Now her parents are looking for alliances and after every session with a prospective groom she is sure to have a session with me, discussing what were the good, bad, ugly, immaterial aspects of the person whom she met.

She expects some one who would have all her good traits and negate all her bad ones (Perfect is boring but who would not want to have a try at some one perfect ) So she wants some one who reads, is intellectual at the same time game for a dash of fun once in a while, a sport when it comes to outdoor as well as indoor activities, not lazy, is frank, superior to her in terms of educational qualification and monthly income,etc etc.. Apart from these tangibles, she also wants some one with whom she feels an instant connection, feels mutual respect, some one who has a nice personality, some one who would support her in her future ambitions, some one who would encompass her and make her comfortable in his own circle while also allowing her room to continue all her old relations and friendships, and some more qualities which I am not able to recollect now. I know her wish list is pretty long, but being a girl, who has to leave so much and consign herself to an utter stranger, it out right SCARY.

When I was deciding upon the point whether K was the right person for me or not, I had innumerable sessions with her and another friend of mine discussing, debating, analyzing. There were more loose ends and question marks initially. But slowly there were a few but pressing reasons for me to go ahead with the alliance. I wish I remembered the deliberations that went on then. But now as I help my friend analyze the people she meets I feel scared and tensed and really worried for her. Every time she goes to meet some one I nearly pray that may she make the correct choice, may she get the nuances of the person's behavior. But just how much can you grasp in one meeting? :-S

The other day while talking she said, "I know with what reasons you can reject a person but what do people see that makes them say yes." I had no answer to that. Then she went on to say"How are you doing Amu?" I was like what kind of question is that? She said , "No dear, you are so mature. (She always feels I am mature :| ) You can handle a lot of things. But you are also a jovial fun loving person who does not like any strings attached? How are doing? How is marriage treating you? Don t you ever feel burdened? Tied down?" I did not want to answer her with the fears I have of leaving my old life. Of leaving the smooth circle of friends I have now.
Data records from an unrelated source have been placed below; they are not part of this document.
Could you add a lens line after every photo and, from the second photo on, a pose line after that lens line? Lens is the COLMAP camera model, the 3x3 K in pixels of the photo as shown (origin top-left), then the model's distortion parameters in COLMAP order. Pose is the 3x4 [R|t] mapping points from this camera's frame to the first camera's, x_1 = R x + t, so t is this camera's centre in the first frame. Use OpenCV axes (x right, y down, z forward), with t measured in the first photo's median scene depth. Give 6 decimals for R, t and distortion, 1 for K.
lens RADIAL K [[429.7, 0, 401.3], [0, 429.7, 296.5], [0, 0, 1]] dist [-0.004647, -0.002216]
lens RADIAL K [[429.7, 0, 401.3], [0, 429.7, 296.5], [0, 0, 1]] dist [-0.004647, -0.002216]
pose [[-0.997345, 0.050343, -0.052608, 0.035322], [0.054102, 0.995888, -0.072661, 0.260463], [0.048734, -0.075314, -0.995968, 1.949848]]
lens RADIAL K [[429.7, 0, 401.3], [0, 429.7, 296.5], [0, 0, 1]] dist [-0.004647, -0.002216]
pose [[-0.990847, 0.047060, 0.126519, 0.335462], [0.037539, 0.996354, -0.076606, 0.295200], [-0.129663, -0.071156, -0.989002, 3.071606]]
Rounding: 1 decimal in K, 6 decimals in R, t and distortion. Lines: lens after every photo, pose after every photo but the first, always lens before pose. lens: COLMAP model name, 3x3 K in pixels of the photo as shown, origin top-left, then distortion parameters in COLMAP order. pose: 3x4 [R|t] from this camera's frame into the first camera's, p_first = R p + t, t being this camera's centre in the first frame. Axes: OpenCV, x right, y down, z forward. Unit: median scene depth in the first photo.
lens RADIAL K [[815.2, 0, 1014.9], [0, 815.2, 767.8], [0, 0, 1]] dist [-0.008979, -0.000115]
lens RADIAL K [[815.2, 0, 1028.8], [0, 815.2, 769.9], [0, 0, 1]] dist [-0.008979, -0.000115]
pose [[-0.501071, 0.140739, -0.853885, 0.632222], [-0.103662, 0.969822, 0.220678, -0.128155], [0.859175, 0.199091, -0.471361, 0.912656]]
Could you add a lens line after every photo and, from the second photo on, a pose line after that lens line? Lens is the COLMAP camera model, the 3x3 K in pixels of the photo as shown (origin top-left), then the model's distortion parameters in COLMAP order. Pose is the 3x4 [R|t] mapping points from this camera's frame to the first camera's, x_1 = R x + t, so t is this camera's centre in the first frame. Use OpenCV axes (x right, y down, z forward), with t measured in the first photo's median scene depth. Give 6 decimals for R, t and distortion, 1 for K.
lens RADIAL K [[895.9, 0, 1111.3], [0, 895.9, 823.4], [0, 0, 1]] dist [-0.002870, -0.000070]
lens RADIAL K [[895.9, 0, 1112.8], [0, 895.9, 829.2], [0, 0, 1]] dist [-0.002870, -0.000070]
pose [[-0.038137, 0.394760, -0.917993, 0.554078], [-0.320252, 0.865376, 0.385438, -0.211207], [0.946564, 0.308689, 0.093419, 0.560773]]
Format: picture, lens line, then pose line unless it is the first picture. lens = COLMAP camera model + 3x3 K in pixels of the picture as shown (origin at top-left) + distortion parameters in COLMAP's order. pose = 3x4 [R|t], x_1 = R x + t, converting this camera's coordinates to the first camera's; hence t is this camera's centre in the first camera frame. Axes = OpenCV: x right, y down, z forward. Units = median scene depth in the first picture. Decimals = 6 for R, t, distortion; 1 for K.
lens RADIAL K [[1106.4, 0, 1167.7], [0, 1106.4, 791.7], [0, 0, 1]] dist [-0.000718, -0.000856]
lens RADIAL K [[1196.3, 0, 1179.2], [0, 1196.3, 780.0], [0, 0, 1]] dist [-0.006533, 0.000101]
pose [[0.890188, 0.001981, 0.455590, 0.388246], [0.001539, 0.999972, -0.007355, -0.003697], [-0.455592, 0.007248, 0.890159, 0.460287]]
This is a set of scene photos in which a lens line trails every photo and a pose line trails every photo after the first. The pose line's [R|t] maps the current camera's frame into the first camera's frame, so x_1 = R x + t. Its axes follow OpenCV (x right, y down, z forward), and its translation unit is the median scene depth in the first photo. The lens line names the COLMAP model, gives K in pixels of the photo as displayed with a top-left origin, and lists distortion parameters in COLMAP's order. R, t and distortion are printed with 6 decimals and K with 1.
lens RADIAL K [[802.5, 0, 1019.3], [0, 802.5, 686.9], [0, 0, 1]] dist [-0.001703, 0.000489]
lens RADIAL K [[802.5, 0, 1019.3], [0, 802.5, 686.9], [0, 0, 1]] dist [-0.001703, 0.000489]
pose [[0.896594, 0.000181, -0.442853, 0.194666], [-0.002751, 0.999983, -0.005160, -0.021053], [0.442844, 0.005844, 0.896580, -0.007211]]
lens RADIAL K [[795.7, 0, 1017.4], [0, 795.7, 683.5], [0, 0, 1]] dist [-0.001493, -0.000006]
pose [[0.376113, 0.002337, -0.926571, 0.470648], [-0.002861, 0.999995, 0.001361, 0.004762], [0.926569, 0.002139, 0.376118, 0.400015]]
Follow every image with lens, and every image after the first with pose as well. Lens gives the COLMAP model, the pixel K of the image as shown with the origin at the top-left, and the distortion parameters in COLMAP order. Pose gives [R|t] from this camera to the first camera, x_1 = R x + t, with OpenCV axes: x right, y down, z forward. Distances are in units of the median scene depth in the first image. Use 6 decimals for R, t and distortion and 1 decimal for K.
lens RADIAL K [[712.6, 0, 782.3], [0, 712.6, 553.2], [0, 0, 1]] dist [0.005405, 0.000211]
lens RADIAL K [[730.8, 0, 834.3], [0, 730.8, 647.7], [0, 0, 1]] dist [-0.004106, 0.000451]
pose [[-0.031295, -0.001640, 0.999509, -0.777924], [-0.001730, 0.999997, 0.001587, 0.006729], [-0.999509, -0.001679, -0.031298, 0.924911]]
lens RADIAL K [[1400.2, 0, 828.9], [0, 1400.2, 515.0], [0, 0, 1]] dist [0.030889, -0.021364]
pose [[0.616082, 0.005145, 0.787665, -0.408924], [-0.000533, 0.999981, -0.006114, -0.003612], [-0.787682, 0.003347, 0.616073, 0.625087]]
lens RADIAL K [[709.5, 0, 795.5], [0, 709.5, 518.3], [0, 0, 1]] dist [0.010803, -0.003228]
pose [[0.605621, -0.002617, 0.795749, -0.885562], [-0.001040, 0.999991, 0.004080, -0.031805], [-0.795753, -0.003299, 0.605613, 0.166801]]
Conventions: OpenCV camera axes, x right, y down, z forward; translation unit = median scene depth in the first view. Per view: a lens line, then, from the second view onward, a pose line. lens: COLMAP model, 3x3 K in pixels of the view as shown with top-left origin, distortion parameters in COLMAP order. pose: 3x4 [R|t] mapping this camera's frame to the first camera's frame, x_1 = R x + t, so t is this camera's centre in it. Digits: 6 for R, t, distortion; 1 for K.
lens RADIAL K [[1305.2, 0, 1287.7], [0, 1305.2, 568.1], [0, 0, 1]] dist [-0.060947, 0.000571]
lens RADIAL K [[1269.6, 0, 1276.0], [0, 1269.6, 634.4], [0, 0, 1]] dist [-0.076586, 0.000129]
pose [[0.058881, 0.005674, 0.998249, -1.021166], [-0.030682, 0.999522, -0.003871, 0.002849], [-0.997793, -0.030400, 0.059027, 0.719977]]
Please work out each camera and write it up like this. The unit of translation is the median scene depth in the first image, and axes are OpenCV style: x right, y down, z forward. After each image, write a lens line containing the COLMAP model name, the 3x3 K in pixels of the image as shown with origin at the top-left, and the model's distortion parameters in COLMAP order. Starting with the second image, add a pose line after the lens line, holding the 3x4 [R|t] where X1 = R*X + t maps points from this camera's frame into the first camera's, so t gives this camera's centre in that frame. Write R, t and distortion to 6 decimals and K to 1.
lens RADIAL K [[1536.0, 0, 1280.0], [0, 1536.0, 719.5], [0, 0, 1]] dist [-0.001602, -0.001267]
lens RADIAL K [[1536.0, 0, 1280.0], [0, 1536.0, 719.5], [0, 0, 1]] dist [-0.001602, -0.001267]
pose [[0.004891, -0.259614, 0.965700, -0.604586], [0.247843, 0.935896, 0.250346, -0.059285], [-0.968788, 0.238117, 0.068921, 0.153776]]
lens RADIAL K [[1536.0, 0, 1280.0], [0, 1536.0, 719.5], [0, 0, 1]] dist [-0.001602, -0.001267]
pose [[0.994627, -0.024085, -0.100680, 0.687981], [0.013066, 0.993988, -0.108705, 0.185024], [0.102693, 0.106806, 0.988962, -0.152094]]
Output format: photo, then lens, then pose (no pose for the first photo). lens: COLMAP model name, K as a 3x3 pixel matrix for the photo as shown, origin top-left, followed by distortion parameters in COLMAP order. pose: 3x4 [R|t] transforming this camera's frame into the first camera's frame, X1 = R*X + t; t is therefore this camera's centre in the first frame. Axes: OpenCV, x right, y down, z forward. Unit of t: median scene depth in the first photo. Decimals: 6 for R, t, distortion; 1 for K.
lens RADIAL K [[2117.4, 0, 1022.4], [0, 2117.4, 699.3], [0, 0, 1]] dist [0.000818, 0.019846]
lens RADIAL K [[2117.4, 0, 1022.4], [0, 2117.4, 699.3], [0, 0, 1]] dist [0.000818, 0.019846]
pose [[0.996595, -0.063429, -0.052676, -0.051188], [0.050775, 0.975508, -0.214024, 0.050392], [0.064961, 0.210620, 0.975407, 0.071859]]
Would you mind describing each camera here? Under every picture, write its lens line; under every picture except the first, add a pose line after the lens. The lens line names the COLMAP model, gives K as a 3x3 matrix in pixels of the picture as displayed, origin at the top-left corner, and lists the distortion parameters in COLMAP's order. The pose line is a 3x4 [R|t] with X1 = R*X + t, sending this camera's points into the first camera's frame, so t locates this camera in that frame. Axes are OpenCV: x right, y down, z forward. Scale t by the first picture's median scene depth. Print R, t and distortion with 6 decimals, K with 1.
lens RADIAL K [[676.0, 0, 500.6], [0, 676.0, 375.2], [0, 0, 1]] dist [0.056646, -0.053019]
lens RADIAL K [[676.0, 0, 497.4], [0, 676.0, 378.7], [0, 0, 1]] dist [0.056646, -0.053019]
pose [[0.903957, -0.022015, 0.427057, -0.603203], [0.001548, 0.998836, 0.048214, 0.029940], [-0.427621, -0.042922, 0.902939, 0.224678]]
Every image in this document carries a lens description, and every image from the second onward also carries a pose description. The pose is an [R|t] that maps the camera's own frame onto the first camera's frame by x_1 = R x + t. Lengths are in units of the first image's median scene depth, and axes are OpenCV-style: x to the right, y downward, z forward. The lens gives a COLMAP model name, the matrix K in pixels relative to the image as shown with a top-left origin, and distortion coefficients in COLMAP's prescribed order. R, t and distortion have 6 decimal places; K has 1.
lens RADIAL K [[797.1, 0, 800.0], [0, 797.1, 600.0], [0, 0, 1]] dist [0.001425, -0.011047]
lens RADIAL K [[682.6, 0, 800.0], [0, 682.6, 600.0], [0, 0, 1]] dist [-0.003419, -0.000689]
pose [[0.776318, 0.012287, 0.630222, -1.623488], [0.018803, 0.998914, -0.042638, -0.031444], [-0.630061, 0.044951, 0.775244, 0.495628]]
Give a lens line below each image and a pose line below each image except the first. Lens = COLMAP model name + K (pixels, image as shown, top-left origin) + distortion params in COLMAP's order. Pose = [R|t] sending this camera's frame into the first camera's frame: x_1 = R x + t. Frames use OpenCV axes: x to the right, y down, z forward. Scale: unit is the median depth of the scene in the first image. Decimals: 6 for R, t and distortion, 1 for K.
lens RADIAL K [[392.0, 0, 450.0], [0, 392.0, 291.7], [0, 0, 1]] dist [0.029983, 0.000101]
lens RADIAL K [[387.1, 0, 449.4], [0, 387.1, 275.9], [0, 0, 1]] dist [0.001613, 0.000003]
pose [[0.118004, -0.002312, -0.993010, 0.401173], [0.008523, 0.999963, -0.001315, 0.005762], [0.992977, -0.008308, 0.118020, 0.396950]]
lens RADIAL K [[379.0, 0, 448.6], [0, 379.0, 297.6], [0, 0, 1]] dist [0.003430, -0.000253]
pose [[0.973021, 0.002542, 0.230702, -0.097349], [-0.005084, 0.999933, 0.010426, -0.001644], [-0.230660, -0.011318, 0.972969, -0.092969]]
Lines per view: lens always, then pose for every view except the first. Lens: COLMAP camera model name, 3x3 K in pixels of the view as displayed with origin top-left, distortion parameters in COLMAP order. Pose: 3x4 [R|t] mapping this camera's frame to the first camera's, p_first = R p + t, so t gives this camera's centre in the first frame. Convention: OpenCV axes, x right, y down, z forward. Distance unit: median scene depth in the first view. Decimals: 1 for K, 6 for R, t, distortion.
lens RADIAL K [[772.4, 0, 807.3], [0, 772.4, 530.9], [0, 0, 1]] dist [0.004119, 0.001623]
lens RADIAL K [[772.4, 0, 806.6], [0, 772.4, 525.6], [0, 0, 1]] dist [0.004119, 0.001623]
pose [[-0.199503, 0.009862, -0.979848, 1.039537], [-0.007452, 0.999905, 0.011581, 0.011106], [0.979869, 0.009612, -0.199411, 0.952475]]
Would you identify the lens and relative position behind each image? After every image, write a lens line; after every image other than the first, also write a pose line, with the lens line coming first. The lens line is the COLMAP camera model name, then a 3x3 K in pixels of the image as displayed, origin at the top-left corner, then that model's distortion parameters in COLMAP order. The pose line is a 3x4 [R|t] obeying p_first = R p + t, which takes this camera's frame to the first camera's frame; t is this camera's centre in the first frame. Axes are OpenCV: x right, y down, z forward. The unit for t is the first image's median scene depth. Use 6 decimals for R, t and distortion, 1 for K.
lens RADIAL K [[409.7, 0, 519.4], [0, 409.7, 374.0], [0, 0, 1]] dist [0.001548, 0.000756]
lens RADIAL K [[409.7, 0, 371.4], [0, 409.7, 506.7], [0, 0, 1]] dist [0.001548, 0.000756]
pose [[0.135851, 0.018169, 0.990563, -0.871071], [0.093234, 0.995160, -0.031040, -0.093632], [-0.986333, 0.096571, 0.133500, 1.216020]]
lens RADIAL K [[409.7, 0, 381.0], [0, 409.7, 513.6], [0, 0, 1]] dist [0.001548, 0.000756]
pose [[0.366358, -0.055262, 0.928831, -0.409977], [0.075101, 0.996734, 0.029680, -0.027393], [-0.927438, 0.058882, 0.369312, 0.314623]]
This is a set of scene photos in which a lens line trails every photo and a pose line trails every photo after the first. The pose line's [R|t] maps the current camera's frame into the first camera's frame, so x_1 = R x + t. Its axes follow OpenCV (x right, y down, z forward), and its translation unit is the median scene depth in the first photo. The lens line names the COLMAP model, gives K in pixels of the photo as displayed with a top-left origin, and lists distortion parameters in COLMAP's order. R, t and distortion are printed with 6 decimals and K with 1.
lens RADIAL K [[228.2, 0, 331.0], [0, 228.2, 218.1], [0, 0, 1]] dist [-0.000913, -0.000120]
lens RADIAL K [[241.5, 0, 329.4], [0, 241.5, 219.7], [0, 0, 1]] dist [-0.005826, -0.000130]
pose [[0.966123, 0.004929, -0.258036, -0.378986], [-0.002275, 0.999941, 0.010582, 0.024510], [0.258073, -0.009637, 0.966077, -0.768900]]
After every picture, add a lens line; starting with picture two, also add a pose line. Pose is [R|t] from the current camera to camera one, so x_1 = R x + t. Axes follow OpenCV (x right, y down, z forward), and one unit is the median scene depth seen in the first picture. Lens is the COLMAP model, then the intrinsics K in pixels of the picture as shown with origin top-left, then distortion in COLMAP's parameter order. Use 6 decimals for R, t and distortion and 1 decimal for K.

Then she continued "Really I am not sure I can live with one person all the life" I was surprised at this. She comes from a pretty traditional family where some things are not questioned. Shes a thorough romantic at heart and she having doubts about living with one person brought me face to face with the fact how freaking nervous she was. She said, "I have seen people being happy when their alliances are being fixed. Why am I not feeling so? Wish I never questioned anything and went ahead with any alliance my parents got for me." I said," See dear, we are intelligent enough and free enough to questions some things. And I am sure our parents are proud of this fact. They will be sadder if we compromise and settle down thinking we are troubling them rather than speaking our mind. So please tell whatever you feel about the person to your parents and take a judicious decision."

I don t even know if I am guiding her on the right path. I just speak as I feel, what I feel at that point of time.

She s close to getting an alliance fixed. Hope things work fine for you dear friend. And as we say, marriages happen with the person with whom its supposed to happen. I just hope that person is the rightest for you dear, a real good friend and who loves you to pieces. Amen.